Representations and Warranties of Persons. Persons represents and warrants to Eagle, as of the date of this Agreement, as follows:
(a)
Authorization and Power. Persons has the requisite power and authority to enter into and perform this Agreement and to consummate the Exchange. When executed and delivered by Persons, this Agreement shall constitute valid and binding obligations of Persons enforceable against Persons in accordance with their terms, except as such enforceability may be limited by applicable bankruptcy, insolvency, reorganization, moratorium, liquidation, conservatorship, receivership or similar laws relating to, or affecting generally the enforcement of, creditor's rights and remedies or by other equitable principles of general application.
(b)
Assessment of Risks.
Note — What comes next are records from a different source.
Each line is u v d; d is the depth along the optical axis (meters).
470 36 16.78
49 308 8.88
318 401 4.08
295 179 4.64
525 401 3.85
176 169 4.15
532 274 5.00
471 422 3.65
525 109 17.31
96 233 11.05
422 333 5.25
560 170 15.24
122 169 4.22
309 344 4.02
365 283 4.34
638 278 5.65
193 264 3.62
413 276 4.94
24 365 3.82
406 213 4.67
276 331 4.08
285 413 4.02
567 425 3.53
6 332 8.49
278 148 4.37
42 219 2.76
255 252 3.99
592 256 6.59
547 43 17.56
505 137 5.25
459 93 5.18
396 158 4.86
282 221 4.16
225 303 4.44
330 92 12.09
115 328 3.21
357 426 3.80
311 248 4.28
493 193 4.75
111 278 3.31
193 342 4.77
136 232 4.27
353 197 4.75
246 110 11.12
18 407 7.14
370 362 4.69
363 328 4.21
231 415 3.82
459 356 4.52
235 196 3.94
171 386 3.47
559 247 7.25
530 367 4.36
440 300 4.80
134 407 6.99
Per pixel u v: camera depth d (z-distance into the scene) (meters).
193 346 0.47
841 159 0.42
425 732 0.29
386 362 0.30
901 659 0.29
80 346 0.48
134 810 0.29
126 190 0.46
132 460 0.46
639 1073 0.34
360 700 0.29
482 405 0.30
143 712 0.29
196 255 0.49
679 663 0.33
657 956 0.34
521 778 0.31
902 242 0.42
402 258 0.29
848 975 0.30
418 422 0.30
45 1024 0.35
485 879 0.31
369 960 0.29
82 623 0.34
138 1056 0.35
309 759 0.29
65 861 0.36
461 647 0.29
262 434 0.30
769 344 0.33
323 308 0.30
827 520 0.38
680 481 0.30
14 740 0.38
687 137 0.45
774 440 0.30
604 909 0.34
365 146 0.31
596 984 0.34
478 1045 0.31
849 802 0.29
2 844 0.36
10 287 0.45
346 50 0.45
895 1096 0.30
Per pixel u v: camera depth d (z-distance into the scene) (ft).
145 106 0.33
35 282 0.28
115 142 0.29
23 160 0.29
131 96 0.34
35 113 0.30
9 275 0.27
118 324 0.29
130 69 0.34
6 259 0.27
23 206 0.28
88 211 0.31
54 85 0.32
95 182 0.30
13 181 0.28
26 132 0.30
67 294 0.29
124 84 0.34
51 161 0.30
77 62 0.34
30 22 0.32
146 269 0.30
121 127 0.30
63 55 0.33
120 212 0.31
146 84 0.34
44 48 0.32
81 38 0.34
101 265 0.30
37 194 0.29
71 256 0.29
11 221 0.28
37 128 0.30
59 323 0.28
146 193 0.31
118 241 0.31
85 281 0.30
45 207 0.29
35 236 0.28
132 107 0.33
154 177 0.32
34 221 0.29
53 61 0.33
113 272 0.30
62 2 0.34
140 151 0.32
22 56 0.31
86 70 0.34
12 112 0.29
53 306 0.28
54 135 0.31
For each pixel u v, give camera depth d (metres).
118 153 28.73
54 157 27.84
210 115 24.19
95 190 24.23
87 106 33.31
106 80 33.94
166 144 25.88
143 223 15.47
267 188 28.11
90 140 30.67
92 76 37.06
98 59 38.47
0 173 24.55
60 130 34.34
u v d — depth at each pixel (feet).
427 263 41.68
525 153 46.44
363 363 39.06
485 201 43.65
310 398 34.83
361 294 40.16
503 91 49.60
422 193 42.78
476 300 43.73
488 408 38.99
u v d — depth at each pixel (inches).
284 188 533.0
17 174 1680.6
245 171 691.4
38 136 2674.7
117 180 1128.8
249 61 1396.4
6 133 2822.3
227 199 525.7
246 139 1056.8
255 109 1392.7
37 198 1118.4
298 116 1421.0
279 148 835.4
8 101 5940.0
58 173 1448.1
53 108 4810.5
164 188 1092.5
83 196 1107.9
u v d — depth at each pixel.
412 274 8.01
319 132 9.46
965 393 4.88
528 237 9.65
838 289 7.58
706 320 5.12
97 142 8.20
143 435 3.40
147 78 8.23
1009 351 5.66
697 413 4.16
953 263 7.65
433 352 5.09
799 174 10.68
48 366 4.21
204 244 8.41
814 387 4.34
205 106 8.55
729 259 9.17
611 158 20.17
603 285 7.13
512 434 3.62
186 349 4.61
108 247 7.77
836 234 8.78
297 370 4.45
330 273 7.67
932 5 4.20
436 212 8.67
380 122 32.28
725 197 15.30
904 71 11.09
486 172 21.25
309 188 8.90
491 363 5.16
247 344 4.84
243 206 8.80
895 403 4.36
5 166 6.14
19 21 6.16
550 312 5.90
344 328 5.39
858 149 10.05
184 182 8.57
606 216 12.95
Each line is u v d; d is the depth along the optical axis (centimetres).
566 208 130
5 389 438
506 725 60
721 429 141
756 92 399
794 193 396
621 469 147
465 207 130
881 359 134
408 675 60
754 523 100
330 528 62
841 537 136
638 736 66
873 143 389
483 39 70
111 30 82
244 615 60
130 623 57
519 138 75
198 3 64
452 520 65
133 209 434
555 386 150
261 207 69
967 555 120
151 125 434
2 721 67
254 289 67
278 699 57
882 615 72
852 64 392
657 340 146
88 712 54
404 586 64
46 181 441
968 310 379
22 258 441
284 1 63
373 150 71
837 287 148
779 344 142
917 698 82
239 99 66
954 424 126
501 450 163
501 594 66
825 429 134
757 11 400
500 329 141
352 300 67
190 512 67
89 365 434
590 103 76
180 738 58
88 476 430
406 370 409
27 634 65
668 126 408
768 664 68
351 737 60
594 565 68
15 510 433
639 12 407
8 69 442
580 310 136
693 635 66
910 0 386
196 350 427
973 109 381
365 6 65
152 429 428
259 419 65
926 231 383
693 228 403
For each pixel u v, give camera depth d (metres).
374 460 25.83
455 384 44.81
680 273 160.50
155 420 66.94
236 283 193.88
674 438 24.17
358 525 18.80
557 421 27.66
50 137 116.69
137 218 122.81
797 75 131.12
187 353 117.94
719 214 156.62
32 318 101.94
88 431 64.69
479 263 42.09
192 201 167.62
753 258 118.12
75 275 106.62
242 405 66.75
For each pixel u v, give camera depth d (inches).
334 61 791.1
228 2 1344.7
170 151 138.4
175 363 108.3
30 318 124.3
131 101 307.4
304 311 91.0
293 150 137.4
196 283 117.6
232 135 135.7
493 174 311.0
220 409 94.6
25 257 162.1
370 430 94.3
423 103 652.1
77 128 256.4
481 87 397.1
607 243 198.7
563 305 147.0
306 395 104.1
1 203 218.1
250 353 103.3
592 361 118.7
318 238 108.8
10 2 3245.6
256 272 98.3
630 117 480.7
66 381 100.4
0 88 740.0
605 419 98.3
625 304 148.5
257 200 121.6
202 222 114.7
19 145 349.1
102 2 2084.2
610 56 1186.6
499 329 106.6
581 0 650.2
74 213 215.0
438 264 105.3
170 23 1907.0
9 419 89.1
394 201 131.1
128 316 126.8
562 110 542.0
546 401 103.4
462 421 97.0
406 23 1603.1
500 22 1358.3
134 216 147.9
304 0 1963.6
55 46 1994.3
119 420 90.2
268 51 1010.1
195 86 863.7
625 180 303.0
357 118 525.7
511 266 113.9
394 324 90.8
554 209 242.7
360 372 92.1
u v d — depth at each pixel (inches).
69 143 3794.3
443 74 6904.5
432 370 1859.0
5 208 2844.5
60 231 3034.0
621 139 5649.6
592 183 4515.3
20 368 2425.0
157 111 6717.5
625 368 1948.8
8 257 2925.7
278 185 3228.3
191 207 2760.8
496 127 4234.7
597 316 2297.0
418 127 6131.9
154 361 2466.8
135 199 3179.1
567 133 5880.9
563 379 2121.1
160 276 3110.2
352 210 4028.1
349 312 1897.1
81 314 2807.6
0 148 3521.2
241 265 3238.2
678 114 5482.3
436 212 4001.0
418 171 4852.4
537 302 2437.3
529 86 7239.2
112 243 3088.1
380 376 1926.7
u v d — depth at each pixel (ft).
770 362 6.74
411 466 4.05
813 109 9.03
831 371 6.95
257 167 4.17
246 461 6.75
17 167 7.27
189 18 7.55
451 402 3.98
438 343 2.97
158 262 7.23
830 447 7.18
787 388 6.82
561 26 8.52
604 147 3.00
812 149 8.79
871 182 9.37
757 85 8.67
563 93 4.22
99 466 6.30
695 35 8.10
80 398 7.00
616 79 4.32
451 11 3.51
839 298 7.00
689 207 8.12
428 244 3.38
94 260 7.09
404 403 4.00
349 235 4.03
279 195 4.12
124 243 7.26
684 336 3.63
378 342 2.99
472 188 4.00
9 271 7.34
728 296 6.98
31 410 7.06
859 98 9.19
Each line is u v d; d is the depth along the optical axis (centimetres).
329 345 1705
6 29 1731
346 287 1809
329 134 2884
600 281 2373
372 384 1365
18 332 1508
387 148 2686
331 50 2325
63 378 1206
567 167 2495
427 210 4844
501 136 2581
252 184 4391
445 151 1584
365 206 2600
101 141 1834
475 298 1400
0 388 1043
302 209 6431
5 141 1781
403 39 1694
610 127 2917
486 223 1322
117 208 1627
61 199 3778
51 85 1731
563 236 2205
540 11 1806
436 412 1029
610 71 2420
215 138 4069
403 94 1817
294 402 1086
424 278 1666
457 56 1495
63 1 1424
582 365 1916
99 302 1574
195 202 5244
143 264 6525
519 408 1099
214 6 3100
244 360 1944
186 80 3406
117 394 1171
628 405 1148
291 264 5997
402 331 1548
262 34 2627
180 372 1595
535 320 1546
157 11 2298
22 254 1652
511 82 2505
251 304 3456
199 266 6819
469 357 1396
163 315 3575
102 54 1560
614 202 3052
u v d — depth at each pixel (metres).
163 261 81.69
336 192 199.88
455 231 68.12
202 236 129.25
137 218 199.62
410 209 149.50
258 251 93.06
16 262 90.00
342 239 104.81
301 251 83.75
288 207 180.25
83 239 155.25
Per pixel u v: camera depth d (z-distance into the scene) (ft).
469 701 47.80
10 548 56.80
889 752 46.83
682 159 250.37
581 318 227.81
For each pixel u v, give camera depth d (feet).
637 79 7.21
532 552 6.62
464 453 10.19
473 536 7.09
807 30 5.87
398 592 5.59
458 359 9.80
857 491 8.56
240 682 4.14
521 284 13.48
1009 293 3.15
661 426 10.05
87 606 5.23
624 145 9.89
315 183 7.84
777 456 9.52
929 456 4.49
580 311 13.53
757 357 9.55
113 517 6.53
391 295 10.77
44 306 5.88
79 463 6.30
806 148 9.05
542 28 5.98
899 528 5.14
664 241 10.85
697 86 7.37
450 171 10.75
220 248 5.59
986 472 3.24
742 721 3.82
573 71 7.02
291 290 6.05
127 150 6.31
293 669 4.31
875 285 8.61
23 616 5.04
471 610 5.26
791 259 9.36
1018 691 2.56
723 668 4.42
Persons acknowledges that he (i) has such knowledge and experience in financial and business matters that he is capable of evaluating the merits and risks of his investment in Eagle (by virtue of its purchase of Shares hereunder) and (ii) has been given full access to such records of Eagle and to the officers of Eagle as he has deemed necessary or appropriate to conduct his due diligence investigation with respect to the Shares.
(c)
Certain Solicitations. Persons’ participation in the Exchange has not been solicited by any broker, finder or other person (other than Eagle and its directors, officers or employees) in connection with this Agreement or the transactions contemplated hereby.
5.
Covenants. The parties hereto hereby covenant with each other as follows, which covenants, as applicable, are for the benefit of such parties and their respective permitted assigns:
(a)
Further Assurances. From and after the date of this Agreement, upon the request of Persons or Eagle, each party shall execute and deliver such instruments, documents and other writings as may be reasonably necessary or desirable to confirm and carry out and to effectuate fully the intent and purposes of this Agreement.
(b)
Registration Statement. Eagle will include the Shares on the next registration statement it files with the Securities and Exchange Commission on Form S-3, or, in the event Eagle does not file a registration statement on Form S-3 on or before April 24, 2007, Eagle will file a registration statement to register the shares on April 24, 2007.
(c)
Forbearance. Persons shall forbear from taking any action to enforce the Note.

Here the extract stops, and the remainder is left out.